YES Program Helps Former Foster Care Youth Turn Dreams Into Reality

Since she was five years old, Eugenia Doreen Wallace – who goes by Doreen – knew she wanted to be a lawyer.

From a young age, Doreen and her brothers would gather in the living room and act out mock trials with made-up evidence and arguments. Their pretend cases centered around “crazy” topics, such as “Who ate the last slice of pizza?”

Although her dream of being a lawyer was a lofty one, she built her confidence in the art at a young age and found the support she needed at home to pursue her passion.

“My dad was so supportive,” said Doreen. “He would always make me read encyclopedias and watch Condoleezza Rice and things to do with the law. I was always confident because I had my dad’s support.”

Unfortunately, home was not always a safe place for Doreen. Her parents struggled with drug addiction, leading to Doreen and her brothers being placed in the foster care system. During the summer before sixth grade, Doreen transitioned into kinship placement with her godmother. By the time she turned 18, she had lived in three different foster care placements, including a girl’s home and a kinship placement with her half-sister. 

During this uncertain time of transition, the school debate team was one place where Doreen found a sense of home.

“I never really found my niche or a place I belonged until I found the debate team,” said Doreen.

“It just made sense. I fit in there.”

In high school, Doreen began getting recognized for her skills in public speaking. She was offered the opportunity to do advocacy work with the Missouri State Youth Advisory Board, a program under Missouri Children’s Division. As part of the Youth Advisory Board, she got to share her experience as a foster youth and helped push for and pass key legislation for youth in the system.

“It used to be that when you age out of care, you’re left without health insurance since you no longer have a guardian,” explained Doreen. 

As a result of these advocacy efforts, the Missouri General Assembly passed legislation in 2014 that extends Medicaid coverage for foster care youth until age 26.

By the time Doreen turned 17, she was eligible for the Youth Educational Success (YES) program, an opportunity that she had been looking forward to for years.

The YES program exists to help youth in foster care address barriers to education – such as lack of financial resources, emotional support, and social opportunities – and increase the number of foster kids attending and graduating from a higher education program. The program is generously supported by several churches based in the Kansas City area, including Church of the Resurrection, United Women in Faith (formerly United Methodist Women), and Village Presbyterian Church.
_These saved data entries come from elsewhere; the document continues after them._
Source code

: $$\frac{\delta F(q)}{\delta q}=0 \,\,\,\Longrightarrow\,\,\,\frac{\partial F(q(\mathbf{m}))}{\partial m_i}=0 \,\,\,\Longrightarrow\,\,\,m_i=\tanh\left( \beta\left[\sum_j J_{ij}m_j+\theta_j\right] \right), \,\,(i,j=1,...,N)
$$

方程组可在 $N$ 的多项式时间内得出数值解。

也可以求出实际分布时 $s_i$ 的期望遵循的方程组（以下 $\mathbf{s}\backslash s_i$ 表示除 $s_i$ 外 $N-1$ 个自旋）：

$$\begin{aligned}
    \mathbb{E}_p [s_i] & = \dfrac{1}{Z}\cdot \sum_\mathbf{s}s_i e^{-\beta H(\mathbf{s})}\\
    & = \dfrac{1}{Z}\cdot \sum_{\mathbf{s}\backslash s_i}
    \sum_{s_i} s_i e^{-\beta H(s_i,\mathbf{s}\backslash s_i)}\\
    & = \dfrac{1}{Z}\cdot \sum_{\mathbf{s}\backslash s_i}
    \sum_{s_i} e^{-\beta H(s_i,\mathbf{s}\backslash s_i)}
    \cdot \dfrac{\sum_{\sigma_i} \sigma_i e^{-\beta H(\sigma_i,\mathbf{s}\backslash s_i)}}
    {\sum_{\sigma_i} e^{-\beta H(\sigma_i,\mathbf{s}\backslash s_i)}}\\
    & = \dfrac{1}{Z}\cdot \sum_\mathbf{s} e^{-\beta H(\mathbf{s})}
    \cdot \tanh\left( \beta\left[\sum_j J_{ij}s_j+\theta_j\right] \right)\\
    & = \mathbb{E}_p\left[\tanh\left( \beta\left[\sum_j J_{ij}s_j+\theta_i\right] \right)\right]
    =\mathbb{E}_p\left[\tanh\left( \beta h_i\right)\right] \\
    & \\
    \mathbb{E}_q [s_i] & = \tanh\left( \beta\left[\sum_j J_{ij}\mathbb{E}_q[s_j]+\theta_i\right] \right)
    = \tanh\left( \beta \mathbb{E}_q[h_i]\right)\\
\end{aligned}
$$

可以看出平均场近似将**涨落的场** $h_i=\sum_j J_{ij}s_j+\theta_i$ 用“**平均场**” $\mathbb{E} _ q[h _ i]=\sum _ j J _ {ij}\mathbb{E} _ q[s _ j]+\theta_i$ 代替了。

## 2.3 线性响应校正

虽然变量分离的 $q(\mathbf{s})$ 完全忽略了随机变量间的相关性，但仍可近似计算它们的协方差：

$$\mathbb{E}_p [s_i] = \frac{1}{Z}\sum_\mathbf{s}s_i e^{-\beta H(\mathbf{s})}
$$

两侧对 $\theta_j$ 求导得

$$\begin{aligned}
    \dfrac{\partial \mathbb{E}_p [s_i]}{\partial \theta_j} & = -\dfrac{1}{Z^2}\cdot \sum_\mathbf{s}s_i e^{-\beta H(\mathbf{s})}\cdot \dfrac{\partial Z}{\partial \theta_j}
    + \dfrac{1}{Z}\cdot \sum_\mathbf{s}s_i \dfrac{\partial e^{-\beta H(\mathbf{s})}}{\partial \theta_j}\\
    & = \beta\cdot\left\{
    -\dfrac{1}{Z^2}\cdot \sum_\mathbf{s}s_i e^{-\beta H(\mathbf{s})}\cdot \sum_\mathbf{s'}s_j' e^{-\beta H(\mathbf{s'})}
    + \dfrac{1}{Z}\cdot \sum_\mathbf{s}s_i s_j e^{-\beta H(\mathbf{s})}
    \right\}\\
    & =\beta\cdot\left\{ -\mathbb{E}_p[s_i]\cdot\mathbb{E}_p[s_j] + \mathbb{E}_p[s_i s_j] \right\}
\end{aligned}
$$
Some of this support goes towards emergency assistance for basic needs like food, hygiene, and transportation. For Doreen, the YES program helped her find scholarships and grants and complete challenging schoolwork. It also helped her navigate life after graduation, find a job, and learn life skills like paying bills and doing taxes.

“It’s really like a silver lining for youth in foster care who want that higher education and who want that help,” said Doreen. “We are in that percentage of kids who are at a disadvantage. The YES program gives you hope.”

In August 2019, Doreen moved to St. Louis to pursue her dream of becoming a lawyer and start her Master’s in Legal Studies at Washington University School of Law. She credits the YES program for helping her to find an LSAT prep course to help her increase her score and get into law school, as well as assisting with tuition and textbook costs.

While a student at Missouri Western, Doreen began developing what would eventually become a professional network for women in business, Female Force Association.

It started in her college dorm room, where she would invite girls over for a safe space to “just talk.” Over time, they started supporting each other with their business homework and sharing their ideas and aspirations.

After graduation, the momentum continued, the group expanded, and it was officially incorporated as a nonprofit in 2020. Their vision is to “inspire women across the nation to take part in a sisterhood that helps to develop businesses, network with like-minded women, and inspire others.”

“I hope it has a great impact,” said Doreen. “I want us to be somebody who is a light and an inspiration for other people. Somebody helped me, so I want to help the next person.” 

Doreen still lives in St. Louis and plans to pursue her Jurist’s Doctorate (JD) to become a lawyer in the future. Currently, she is taking a break from the intensity of school to work as a senior paralegal for an orthodontist firm in the city.

Although she lives several hours from Kansas City, Doreen likes to return every month or so to reconnect with friends and family and attend YES social events. Even amidst her success, she continues to come back to her time in YES as a pivotal moment in her life that helped her get one step closer to her dream.

“Even now, I love to talk about the YES program,” said Doreen. “I tell everybody I know about the YES program. Hopefully, I can be an ambassador for the program and advocate for youth to have access to this program and get involved.”